In the early seventies the workload for my department from the research people that had been so prolific diminished to where I was compelled to lay people off. My staffing fell from a high of twenty people to eight. My glassblower and several technicians all left for United Medical Laboratories, at that time the world’s largest clinical testing laboratory. More and more of my work came from the hospital and eventually we developed an inventory of hospital equipment and started a safety testing program.
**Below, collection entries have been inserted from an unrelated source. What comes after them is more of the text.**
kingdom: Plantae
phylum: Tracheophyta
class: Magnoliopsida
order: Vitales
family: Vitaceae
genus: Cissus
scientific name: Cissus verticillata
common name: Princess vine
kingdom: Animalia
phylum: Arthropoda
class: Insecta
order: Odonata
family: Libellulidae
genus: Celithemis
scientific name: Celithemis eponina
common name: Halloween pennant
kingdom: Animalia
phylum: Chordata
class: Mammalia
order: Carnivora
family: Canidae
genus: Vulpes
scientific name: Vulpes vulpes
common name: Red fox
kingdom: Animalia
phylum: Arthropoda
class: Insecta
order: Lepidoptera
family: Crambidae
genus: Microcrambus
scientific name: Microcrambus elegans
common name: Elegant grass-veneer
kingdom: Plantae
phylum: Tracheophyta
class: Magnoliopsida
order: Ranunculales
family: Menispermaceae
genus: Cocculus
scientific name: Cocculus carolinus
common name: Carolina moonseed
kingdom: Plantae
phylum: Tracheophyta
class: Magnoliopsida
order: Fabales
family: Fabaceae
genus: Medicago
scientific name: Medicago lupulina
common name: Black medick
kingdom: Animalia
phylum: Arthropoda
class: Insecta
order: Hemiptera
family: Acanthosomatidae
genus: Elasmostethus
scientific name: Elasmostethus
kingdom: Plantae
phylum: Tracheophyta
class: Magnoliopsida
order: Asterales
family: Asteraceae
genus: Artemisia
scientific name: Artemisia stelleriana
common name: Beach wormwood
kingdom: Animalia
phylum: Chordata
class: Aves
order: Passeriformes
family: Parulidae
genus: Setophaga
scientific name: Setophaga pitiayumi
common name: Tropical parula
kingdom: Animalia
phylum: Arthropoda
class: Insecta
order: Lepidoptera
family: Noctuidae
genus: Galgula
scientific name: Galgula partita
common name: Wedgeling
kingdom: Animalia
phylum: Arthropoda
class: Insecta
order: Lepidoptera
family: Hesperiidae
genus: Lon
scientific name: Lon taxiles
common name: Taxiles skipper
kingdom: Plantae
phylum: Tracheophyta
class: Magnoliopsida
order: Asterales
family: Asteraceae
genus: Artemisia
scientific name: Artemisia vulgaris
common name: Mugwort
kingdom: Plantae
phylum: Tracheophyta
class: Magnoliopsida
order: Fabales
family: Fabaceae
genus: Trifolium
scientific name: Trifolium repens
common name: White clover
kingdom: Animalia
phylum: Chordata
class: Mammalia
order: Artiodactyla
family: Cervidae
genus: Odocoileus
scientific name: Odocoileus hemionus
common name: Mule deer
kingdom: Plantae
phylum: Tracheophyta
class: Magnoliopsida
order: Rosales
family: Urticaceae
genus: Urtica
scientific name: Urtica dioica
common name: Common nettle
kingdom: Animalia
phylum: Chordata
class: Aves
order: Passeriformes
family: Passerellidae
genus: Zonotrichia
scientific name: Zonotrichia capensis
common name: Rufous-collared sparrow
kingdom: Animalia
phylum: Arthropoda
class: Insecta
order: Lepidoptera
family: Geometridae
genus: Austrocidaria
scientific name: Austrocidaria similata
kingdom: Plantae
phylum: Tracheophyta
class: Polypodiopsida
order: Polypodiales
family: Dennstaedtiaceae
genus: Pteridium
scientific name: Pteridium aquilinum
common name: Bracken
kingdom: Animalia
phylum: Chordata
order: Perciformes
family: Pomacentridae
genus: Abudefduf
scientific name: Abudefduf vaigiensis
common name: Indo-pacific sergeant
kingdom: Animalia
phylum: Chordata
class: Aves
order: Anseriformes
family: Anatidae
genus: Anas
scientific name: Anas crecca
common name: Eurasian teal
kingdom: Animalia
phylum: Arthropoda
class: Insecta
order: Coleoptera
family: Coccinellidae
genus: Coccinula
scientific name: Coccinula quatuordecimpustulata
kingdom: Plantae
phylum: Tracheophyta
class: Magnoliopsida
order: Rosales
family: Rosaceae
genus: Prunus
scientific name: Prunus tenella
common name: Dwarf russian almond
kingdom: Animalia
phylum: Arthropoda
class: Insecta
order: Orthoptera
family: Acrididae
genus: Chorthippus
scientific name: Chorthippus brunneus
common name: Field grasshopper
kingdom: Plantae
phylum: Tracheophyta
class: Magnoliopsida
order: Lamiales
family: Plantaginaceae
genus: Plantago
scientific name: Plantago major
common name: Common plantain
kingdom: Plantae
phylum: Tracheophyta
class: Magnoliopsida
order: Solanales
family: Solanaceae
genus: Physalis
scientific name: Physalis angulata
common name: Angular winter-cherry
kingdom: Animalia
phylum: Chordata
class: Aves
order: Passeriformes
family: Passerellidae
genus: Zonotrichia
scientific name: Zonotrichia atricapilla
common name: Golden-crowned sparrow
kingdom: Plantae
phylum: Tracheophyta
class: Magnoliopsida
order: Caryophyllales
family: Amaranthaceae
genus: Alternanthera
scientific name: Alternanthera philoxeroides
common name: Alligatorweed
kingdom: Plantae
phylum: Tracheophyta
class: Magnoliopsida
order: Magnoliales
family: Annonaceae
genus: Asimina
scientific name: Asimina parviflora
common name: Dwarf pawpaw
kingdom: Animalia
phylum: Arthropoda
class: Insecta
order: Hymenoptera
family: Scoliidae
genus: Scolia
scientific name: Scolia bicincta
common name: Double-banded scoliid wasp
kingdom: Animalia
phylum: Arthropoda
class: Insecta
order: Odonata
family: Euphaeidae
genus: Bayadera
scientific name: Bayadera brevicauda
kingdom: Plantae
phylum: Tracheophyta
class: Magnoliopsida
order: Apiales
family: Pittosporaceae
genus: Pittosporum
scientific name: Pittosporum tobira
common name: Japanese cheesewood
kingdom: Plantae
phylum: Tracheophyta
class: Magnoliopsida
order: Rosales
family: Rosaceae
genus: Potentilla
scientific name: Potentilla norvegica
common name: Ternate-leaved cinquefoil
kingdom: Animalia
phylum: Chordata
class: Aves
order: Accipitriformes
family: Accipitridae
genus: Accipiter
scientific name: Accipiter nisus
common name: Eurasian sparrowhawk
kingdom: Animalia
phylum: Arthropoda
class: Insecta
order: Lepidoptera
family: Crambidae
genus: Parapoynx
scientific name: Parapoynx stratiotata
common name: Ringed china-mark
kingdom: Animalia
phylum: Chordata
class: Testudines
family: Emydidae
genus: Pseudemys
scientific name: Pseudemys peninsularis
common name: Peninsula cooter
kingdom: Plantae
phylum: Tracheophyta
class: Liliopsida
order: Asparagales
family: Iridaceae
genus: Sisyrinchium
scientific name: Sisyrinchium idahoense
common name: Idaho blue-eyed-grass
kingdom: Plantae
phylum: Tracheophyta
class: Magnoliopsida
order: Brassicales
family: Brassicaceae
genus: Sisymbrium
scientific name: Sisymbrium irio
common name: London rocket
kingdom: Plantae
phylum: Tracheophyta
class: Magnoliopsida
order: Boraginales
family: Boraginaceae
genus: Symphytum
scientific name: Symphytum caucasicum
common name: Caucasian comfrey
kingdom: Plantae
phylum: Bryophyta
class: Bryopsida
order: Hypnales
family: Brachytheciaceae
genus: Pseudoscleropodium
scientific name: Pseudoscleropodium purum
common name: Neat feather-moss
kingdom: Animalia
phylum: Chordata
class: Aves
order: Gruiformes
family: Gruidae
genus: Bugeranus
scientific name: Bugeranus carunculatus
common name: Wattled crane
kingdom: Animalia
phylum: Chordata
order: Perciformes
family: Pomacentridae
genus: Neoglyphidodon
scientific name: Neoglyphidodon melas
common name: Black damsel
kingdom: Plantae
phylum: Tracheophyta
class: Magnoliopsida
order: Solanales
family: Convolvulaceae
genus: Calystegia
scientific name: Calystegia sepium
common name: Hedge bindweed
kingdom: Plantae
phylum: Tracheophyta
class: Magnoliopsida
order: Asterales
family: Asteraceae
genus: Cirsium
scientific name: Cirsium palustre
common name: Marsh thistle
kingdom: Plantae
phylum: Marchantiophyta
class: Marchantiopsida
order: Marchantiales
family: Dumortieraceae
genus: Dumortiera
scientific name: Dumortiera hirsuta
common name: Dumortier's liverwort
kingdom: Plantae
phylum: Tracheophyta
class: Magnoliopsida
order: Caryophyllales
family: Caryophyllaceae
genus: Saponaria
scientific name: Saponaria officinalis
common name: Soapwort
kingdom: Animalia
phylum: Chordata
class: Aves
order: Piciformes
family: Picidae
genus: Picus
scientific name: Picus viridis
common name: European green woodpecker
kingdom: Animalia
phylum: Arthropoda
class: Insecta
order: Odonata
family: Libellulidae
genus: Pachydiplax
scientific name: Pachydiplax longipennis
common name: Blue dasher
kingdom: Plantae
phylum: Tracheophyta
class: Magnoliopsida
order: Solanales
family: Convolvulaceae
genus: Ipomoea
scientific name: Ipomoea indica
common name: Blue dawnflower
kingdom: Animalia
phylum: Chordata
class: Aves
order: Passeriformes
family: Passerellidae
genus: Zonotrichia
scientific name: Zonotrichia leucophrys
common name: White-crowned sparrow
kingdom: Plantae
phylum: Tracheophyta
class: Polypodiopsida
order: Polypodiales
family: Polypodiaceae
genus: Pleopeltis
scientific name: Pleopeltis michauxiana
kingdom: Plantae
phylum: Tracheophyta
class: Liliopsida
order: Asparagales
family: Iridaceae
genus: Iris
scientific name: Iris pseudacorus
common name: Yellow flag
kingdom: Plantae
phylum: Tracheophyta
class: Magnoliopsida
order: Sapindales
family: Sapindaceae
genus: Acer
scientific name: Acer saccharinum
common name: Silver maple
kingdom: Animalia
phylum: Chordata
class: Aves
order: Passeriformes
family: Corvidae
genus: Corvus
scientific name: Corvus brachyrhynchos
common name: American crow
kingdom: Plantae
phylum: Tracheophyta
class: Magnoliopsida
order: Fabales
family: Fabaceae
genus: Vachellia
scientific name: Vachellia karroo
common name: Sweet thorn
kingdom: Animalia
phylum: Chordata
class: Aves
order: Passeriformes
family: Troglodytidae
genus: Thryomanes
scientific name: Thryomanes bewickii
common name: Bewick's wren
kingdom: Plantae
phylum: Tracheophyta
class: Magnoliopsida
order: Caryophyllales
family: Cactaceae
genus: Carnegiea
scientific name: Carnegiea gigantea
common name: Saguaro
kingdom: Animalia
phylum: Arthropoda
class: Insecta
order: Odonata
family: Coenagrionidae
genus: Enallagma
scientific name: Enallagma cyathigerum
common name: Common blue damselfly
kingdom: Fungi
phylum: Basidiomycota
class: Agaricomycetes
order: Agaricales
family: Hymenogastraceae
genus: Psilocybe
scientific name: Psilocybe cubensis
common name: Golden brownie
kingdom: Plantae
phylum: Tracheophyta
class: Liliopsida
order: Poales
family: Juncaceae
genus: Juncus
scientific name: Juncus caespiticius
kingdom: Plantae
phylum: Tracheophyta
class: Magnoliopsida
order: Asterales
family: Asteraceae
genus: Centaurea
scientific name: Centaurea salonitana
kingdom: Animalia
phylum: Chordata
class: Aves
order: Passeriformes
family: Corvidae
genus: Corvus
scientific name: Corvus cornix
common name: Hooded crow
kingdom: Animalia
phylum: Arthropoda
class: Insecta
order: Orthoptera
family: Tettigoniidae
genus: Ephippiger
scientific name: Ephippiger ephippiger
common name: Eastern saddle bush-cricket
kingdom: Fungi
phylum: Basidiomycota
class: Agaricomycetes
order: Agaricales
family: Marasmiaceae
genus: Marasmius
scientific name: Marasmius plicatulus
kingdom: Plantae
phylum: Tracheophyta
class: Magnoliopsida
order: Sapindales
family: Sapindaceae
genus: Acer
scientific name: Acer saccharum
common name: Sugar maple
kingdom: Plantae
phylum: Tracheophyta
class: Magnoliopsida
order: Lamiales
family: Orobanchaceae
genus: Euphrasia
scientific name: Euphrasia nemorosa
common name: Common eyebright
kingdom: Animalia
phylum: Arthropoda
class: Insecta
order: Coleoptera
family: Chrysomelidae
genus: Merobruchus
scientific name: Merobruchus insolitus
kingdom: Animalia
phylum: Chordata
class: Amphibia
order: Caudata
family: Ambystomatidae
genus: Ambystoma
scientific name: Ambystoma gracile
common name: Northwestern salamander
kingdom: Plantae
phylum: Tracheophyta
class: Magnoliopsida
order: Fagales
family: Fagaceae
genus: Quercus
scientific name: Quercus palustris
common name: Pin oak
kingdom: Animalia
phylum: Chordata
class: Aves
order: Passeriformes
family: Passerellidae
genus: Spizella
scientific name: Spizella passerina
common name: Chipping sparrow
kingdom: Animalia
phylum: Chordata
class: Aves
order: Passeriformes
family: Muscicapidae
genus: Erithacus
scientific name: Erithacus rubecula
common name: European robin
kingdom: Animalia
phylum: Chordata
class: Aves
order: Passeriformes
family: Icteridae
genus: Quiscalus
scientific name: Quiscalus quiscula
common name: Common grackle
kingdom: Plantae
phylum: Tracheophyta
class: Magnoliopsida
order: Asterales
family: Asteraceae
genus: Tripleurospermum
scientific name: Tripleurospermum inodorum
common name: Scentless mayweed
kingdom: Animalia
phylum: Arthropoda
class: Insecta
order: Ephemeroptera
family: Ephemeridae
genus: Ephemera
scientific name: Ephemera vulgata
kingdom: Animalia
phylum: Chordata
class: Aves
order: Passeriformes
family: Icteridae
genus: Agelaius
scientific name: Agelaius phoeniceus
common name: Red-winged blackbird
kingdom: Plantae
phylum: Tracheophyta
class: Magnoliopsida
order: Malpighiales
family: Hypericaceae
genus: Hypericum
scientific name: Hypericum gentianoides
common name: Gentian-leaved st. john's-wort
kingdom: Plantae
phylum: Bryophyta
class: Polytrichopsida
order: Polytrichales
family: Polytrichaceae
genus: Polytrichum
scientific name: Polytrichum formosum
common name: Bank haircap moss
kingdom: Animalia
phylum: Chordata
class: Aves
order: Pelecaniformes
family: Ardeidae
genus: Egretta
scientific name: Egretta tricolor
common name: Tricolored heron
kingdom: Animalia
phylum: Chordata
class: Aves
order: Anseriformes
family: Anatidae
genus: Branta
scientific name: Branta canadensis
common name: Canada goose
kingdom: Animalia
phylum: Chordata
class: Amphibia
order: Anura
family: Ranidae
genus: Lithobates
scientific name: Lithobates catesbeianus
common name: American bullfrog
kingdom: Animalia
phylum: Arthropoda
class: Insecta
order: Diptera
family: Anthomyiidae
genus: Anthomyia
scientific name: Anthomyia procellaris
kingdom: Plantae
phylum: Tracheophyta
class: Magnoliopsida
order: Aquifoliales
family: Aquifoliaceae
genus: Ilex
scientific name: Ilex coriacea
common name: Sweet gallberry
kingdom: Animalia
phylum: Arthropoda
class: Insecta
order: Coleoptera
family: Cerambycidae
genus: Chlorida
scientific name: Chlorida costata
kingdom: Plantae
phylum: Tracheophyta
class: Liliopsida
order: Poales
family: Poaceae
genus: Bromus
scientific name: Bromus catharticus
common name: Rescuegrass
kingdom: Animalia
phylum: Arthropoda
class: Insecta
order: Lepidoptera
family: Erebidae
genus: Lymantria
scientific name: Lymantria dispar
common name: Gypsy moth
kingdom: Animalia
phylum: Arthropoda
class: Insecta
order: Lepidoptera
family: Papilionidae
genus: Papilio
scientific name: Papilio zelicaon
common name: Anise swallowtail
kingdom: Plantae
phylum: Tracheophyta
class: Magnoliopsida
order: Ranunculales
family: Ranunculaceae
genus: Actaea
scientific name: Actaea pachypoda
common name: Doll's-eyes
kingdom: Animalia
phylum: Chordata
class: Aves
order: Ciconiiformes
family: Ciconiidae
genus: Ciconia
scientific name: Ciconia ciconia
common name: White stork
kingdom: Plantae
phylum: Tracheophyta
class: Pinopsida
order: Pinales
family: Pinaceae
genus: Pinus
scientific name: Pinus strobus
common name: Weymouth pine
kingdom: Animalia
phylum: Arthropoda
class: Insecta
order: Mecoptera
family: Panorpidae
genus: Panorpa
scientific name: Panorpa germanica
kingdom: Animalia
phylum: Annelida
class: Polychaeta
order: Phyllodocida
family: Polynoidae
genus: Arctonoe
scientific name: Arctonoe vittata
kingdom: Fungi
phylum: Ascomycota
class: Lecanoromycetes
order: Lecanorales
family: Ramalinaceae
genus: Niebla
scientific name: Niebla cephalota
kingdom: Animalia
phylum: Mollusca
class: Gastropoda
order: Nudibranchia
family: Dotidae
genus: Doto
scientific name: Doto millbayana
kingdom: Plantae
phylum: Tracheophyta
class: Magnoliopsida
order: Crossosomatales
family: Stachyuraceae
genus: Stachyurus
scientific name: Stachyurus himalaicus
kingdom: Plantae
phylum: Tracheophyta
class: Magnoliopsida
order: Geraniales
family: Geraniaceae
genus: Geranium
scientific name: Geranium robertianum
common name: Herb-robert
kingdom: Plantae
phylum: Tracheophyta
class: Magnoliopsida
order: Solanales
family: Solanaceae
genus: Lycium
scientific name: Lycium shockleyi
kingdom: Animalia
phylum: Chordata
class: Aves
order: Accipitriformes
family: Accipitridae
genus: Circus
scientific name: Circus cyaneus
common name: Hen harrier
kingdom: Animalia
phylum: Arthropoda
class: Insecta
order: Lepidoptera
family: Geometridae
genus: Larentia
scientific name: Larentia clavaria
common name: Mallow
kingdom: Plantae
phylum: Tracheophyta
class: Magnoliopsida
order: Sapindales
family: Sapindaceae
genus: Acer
One summer night Bob Morris, Dean Bailey, another of my engineers, and I were having a beer in my back yard. One of them asked, "How came our University has no computer center." I replied, "I guess because no one knows how to run one." Their response, "We do." With that I went to my boos, the business manager and sold him on the idea to where he allocated $10,000 for us to start. With that we acquired and IBM 1130, card punch and card reader and opened shop. As Bob and Dean ran that it kept my department alive for a little longer. But the computer operation succeeded to where it finally split off and moved upstairs to another research computer location for expanded activity which Dean ran and Bob left to join the department of Clinical Pathology.
At the annual Alliance and later AAMI meetings I became acquainted with a growing number of biomedical engineers and technicians and many now referring to themselves and "clinical" engineers. As a sort of core group we began to share experiences and management strategies to improve our hospital operations. And in 1975 Al Pacella, formerly an engineer at Beckman Instruments, started a publication devoted to our profession, the Journal of Clinical Engineering.
In 1983 the University Hospital decided that since 90+ per cent of my business came from them I should become part of the hospital. After twenty five years of a third floor location in the Research Building with a view of the city and the mountains my department became resident in the hospital basement like all the other biomed and clinical engineering shops in the country.
In 1985 Manny Furst pulled together a small group, less than twenty I believe, for the first Biomedical Engineering Conference on Cost-Effective and Productivity at the Massachusetts General Hospital in Boston in May of 1985.